Adapted from Mary Berry’s recipe.

Base:
50g butter
25g dark chocolate  
150g digestive biscuits, crushed

Filling:
300g white chocolate, broken into pieces 
400g full fat cream cheese
150 ml soured cream
2 eggs
1 tsp vanilla extract

To serve:
Dusting of cocoa powder 

Pre-heat oven to 160°C. Grease and line the base of a Ø 20 cm spring form cake tin with non-stick paper. Melt butter and chocolate in small saucepan over a low heat.
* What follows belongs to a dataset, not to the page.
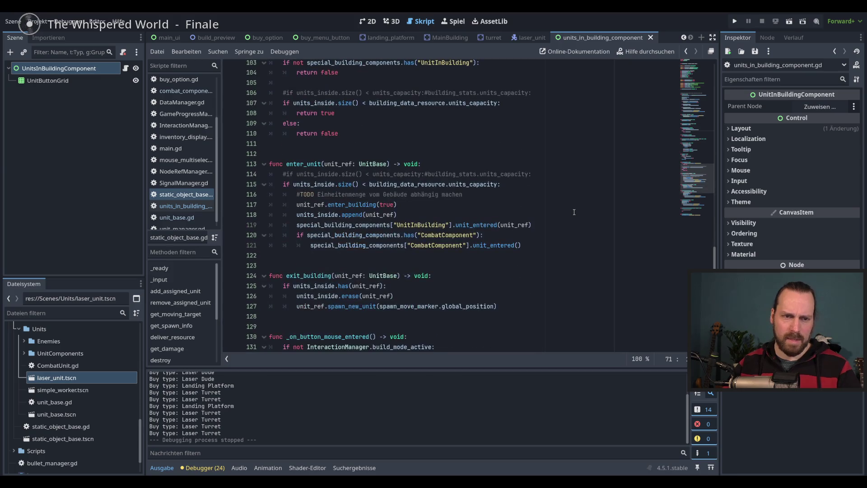
pyautogui.scroll(-8, 701, 199)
Stir in crushed biscuits and press evenly over the base of the tin – chill in the fridge.

Break the white chocolate into a bowl and melt very gently over a pan of hot water (do not allow the chocolate to become too hot), stir occasionally with a spoon until runny and smooth.

 Whisk the cream cheese and eggs together in a large bowl until smooth, add soured cream and vanilla and whisk again until completely smooth with no lumps. Stir in the melted chocolate and mix together.

Pour in the tin and spread evenly over the chilled base. Bake in preheated oven for about 45 minutes until firm around the edge and just set in the middle. Remove from the oven. Using a small palette knife run the knife around the edge of the tin and then allow to cool and chill. Remove the outside ring and lift base onto serving plate.